Zum Thema Diabelichtung

So leid es mir auch selber tut: Meinen Diabelichtungsservice stelle ich hiermit jetzt endgültig ein. Erfahren Sie hier mehr.

Wer es regelmäßig verfolgt hat, wird es sicher mitgekriegt haben, dass vor inzwischen einem dreiviertel Jahr mein letzter schöner 8K-Belichter das Zeitliche gesegnet hat. Ich hatte gehofft, dass sich Nachschub finden wird, aber dem war nicht so. Diese Geräte werden schon seit mehr als 10 Jahren nicht mehr gebaut, und Ersatzteile sind auch nicht mehr zu bekommen. Obwohl die technische Qualität solcher Belichtungen über jeden Zweifel erhaben war, ist die Zeit wohl einfach abgelaufen. Auf dem Gebrauchtmarkt ist nur noch bei ebay Ware ohne jede Gewährleistung zu bekommen, und dann auch meistens nur aus USA. Ich habe es trotzdem einmal ausprobiert und bin dabei – fast wie schon erwartet – auf die Nase gefallen. Die Geräte sind inzwischen einfach zu alt. Es lohnt nicht mehr, dass man dafür noch einen nennenswerten Betrag ausgibt. Und schon allein wegen den Versandkosten (ca. 30 kg Gewicht) ist Kauf in USA uninteressant.

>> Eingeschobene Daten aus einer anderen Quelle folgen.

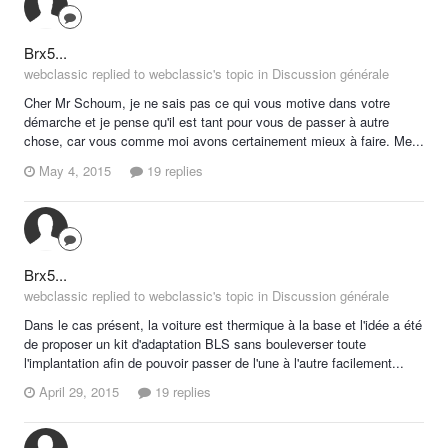
Brx5...
webclassic replied to webclassic's topic in
Discussion générale
Cher Mr Schoum, je ne sais pas ce qui vous motive dans votre
démarche et je pense qu'il est tant pour vous de passer à autre
chose, car vous comme moi avons certainement mieux à faire. Me...
May 4, 2015
19 replies
Brx5...
webclassic replied to webclassic's topic in
Discussion générale
Dans le cas présent, la voiture est thermique à la base et l'idée a été
de proposer un kit d'adaptation BLS sans bouleverser toute
l'implantation afin de pouvoir passer de l'une à l'autre facilement...
April 29, 2015
19 replies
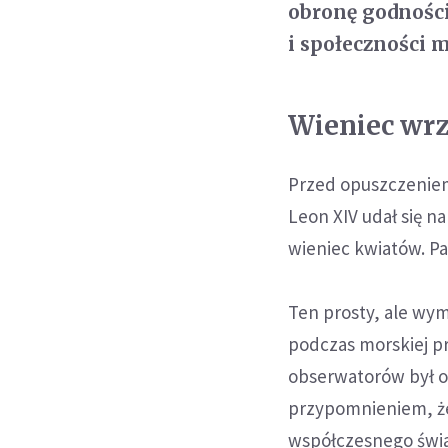
obronę godnośc
i społeczności 
Wieniec wr
Przed opuszczeniem
Leon XIV udał się 
wieniec kwiatów. Pa
Ten prosty, ale wym
podczas morskiej pr
obserwatorów był o
przypomnieniem, że
współczesnego świa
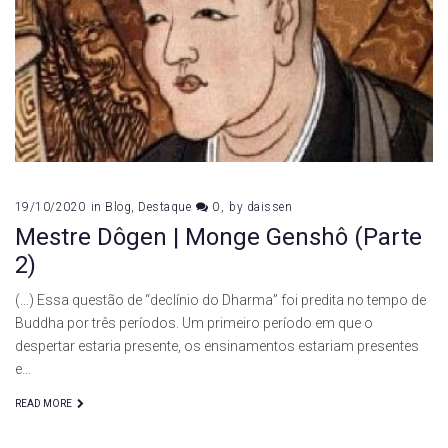
de
outubro
de
2020
19/10/2020
in
Blog
,
Destaque
0
by
daissen
Mestre Dôgen | Monge Genshô (Parte
2)
(…) Essa questão de “declínio do Dharma” foi predita no tempo de
Buddha por três períodos. Um primeiro período em que o
despertar estaria presente, os ensinamentos estariam presentes
e…
READ MORE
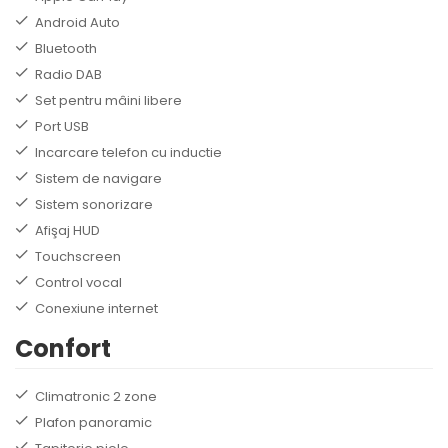
Android Auto
Bluetooth
Radio DAB
Set pentru mâini libere
Port USB
Incarcare telefon cu inductie
Sistem de navigare
Sistem sonorizare
Afişaj HUD
Touchscreen
Control vocal
Conexiune internet
Confort
Climatronic 2 zone
Plafon panoramic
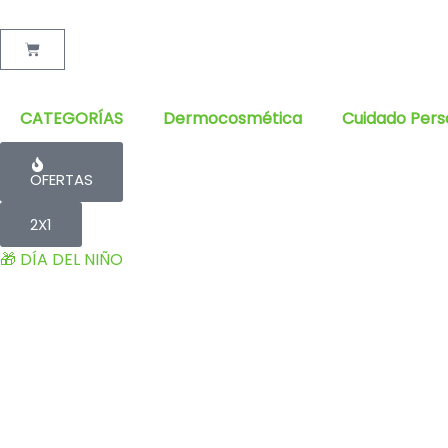
Cart
CATEGORÍAS
Dermocosmética
Cuidado Pers
OFERTAS
2X1
🎁 DÍA DEL NIÑO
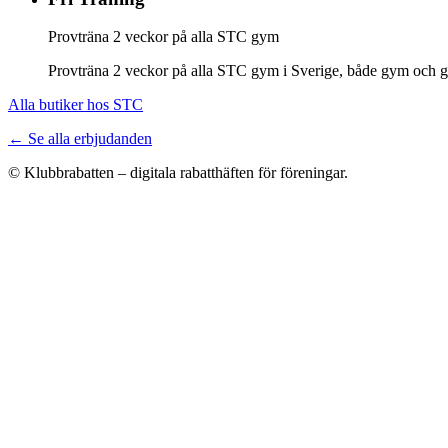
Provträna 2 veckor på alla STC gym
Provträna 2 veckor på alla STC gym i Sverige, både gym och gr
Alla butiker hos STC
← Se alla erbjudanden
© Klubbrabatten – digitala rabatthäften för föreningar.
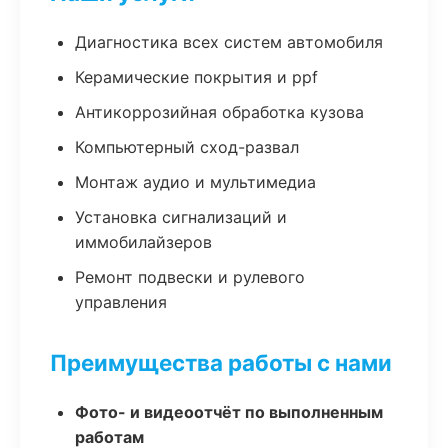
Диагностика всех систем автомобиля
Керамические покрытия и ppf
Антикоррозийная обработка кузова
Компьютерный сход-развал
Монтаж аудио и мультимедиа
Установка сигнализаций и
иммобилайзеров
Ремонт подвески и рулевого
управления
Преимущества работы с нами
Фото- и видеоотчёт по выполненным
работам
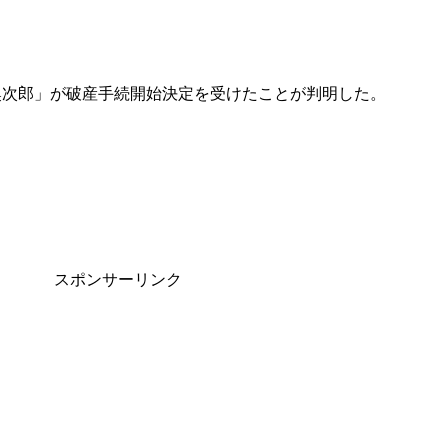
奥次郎」が破産手続開始決定を受けたことが判明した。
スポンサーリンク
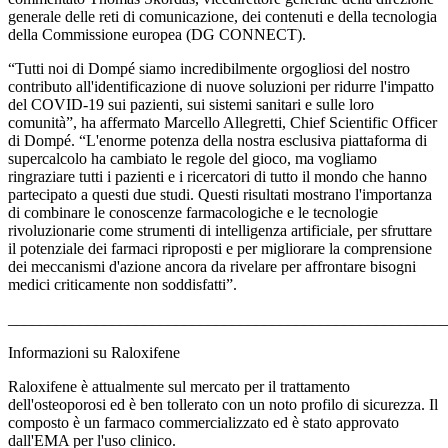
generale delle reti di comunicazione, dei contenuti e della tecnologia
della Commissione europea (DG CONNECT).
“Tutti noi di Dompé siamo incredibilmente orgogliosi del nostro
contributo all'identificazione di nuove soluzioni per ridurre l'impatto
del COVID-19 sui pazienti, sui sistemi sanitari e sulle loro
comunità”, ha affermato Marcello Allegretti, Chief Scientific Officer
di Dompé. “L'enorme potenza della nostra esclusiva piattaforma di
supercalcolo ha cambiato le regole del gioco, ma vogliamo
ringraziare tutti i pazienti e i ricercatori di tutto il mondo che hanno
partecipato a questi due studi. Questi risultati mostrano l'importanza
di combinare le conoscenze farmacologiche e le tecnologie
rivoluzionarie come strumenti di intelligenza artificiale, per sfruttare
il potenziale dei farmaci riproposti e per migliorare la comprensione
dei meccanismi d'azione ancora da rivelare per affrontare bisogni
medici criticamente non soddisfatti”.
_______________________________________________________
Informazioni su Raloxifene
Raloxifene è attualmente sul mercato per il trattamento
dell'osteoporosi ed è ben tollerato con un noto profilo di sicurezza. Il
composto è un farmaco commercializzato ed è stato approvato
dall'EMA per l'uso clinico.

Wie immer in einem solchen Fall ist da eine gute Portion Wehmut nicht zu unterdrücken. Ich kann nur ungefähr sagen, wie lange es her ist, dass ich meinen ersten Diabelichter in Betrieb genommen habe. Es muss wohl 1997 oder 98 gewesen sein (damals noch der kleinere 4K-Belichter). In den dann folgenden Jahren dürften grob geschätzt ungefähr 50000 Belichtungen bei mir durchgelaufen sein, wahrscheinlich sogar mehr. Weil auch viele Kleinaufträge drunter waren, für die aus organisatorischen Gründen trotzdem immer ein ganzer Film verwendet wurde, bedeutet das ca. 3000 Kleinbildfilme. Die würde ich gern noch mal auf einem Haufen sehen!

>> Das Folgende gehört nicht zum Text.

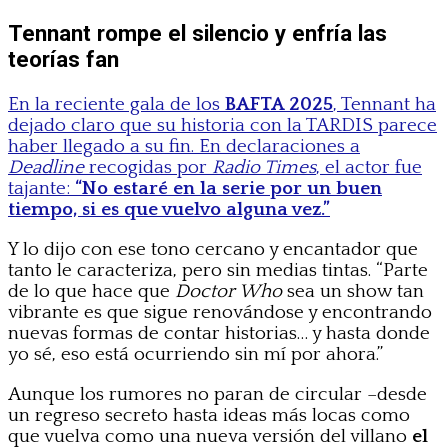
Tennant rompe el silencio y enfría las
teorías fan
En la reciente gala de los
BAFTA 2025
, Tennant ha
dejado claro que su historia con la TARDIS parece
haber llegado a su fin. En declaraciones a
Deadline
recogidas por
Radio Times
, el actor fue
tajante:
“No estaré en la serie por un buen
tiempo, si es que vuelvo alguna vez.”
Y lo dijo con ese tono cercano y encantador que
tanto le caracteriza, pero sin medias tintas. “Parte
de lo que hace que
Doctor Who
sea un show tan
vibrante es que sigue renovándose y encontrando
nuevas formas de contar historias… y hasta donde
yo sé, eso está ocurriendo sin mí por ahora.”
Aunque los rumores no paran de circular –desde
un regreso secreto hasta ideas más locas como
que vuelva como una nueva versión del villano
el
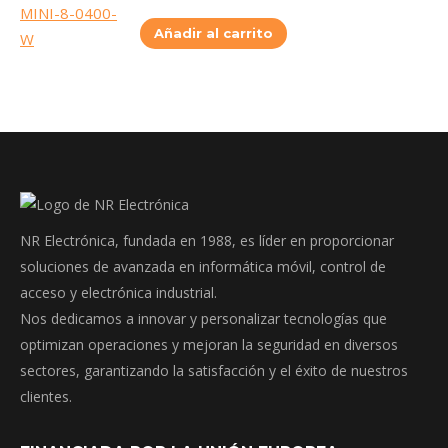
Añadir al carrito
NR Electrónica, fundada en 1988, es líder en proporcionar
soluciones de avanzada en informática móvil, control de
acceso y electrónica industrial.
Nos dedicamos a innovar y personalizar tecnologías que
optimizan operaciones y mejoran la seguridad en diversos
sectores, garantizando la satisfacción y el éxito de nuestros
clientes.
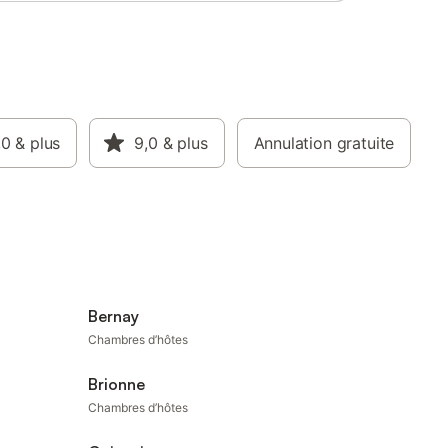
,0
& plus
9,0
& plus
Annulation gratuite
Bernay
Chambres d’hôtes
Brionne
Chambres d’hôtes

Einziger kleiner Trost: Es gibt heute tatsächlich schon Beamer (aber nicht gerade billig), die fast mit der Qualität ausbelichteter Dias mithalten können. Ich vermute, dass bei der aktuellen Preisentwicklung in ein bis zwei Jahren die Schere geschlossen sein wird und für ca. 1000 Euro Beamer erhältlich sein werden, bei denen keine qualitativen Abstriche bei Fotoprojektion mehr nötig sind.

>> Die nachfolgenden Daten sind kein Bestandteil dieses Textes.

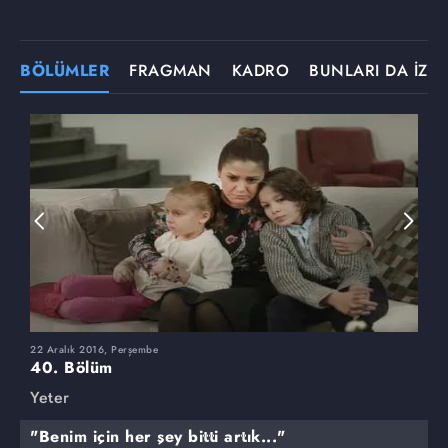
BÖLÜMLER
FRAGMAN
KADRO
BUNLARI DA İZLE
22 Aralık 2016, Perşembe
1
40. Bölüm
3
Yeter
Y
"Benim için her şey bitti artık..."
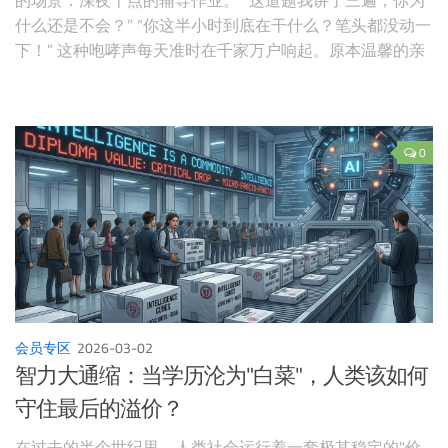
的场景：深夜十点的辅导作业。 “这道题我讲了三遍，你为
什么还是不会？” “你这半小时到底在干什么？笔头都没动一
下！” 这种咆哮声每天准时在千家万户响起。原本温馨的亲
子关系，在这一刻降到了冰点。家长变成了声嘶力竭的"监
工"，孩子变成了战战兢兢的"囚徒"。我们不禁要问：教育的
初衷是为了传递知识，还是为了制造隔阂？ 今天，我想聊
聊一个能够彻底终结这种"家庭战争"的方案——
0
OpenClaw。在发烧友的圈子里，它有一个更接地气的名
字：“龙虾”。 它不是那种只会搜索答案的简单工具，而是一
个具备深度思考能力的AI智能辅导员。当我们将繁琐、重复
且充满情绪摩擦的教育环节交给"龙虾"时，你会发现，完美
的辅导与亲密的亲子关系，原来真的可以兼得。
会员专区
2026-03-02
智力大通缩：当学历沦为"白菜"，人类该如何
守住最后的溢价？
在过去的半个世纪里，人类社会运行着一套极其稳定的"价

Es ist sowieso ein Kuriosum, dass Diabelichtung so lange qualitativ absolut konkurrenzfähig oder sogar überlegen geblieben ist. Der 8K-Belichter wurde 1995 gefertigt und hatte eine Auflösung von 45 Millionen Pixel, also immer noch mehr als eine professionelle KB-Digitalkamera wie die Nikon D800 (36 Millionen Pixel). Es ist sehr selten, dass ein solcher enormer Vorsprung sogar nach 20 Jahren noch nicht überholt ist!

Aber die Zeit geht weiter, und realistisch betrachtet macht es irgendwann einfach keinen Sinn mehr. Zumindest finanziell nicht. Diafilme sind schon längst so teuer geworden und die Auswahl so gering, dass es ein Luxus war. Ich weiß noch, dass ich den Umstieg von analoger zu digitaler Fotografie damals lang hinaus geschoben hab (erst 2004). Umso mehr war ich überrascht, wie schnell es eine totale Selbstverständlichkeit wurde und für mich kein einziger Gedanke ans Zurück in Frage kam. Ich erinnere mich zwar gerne an die Zeiten, in denen ich tage- und nächtelang in der Dunkelkammer verbracht habe – aber von den fotografischen Ergebnissen her war zumindest für mich der Wechsel zu digital eine deutliche Bereicherung.

Und damit endet auch bei mir nun also vollends ganz die Ära der fotografischen Filme.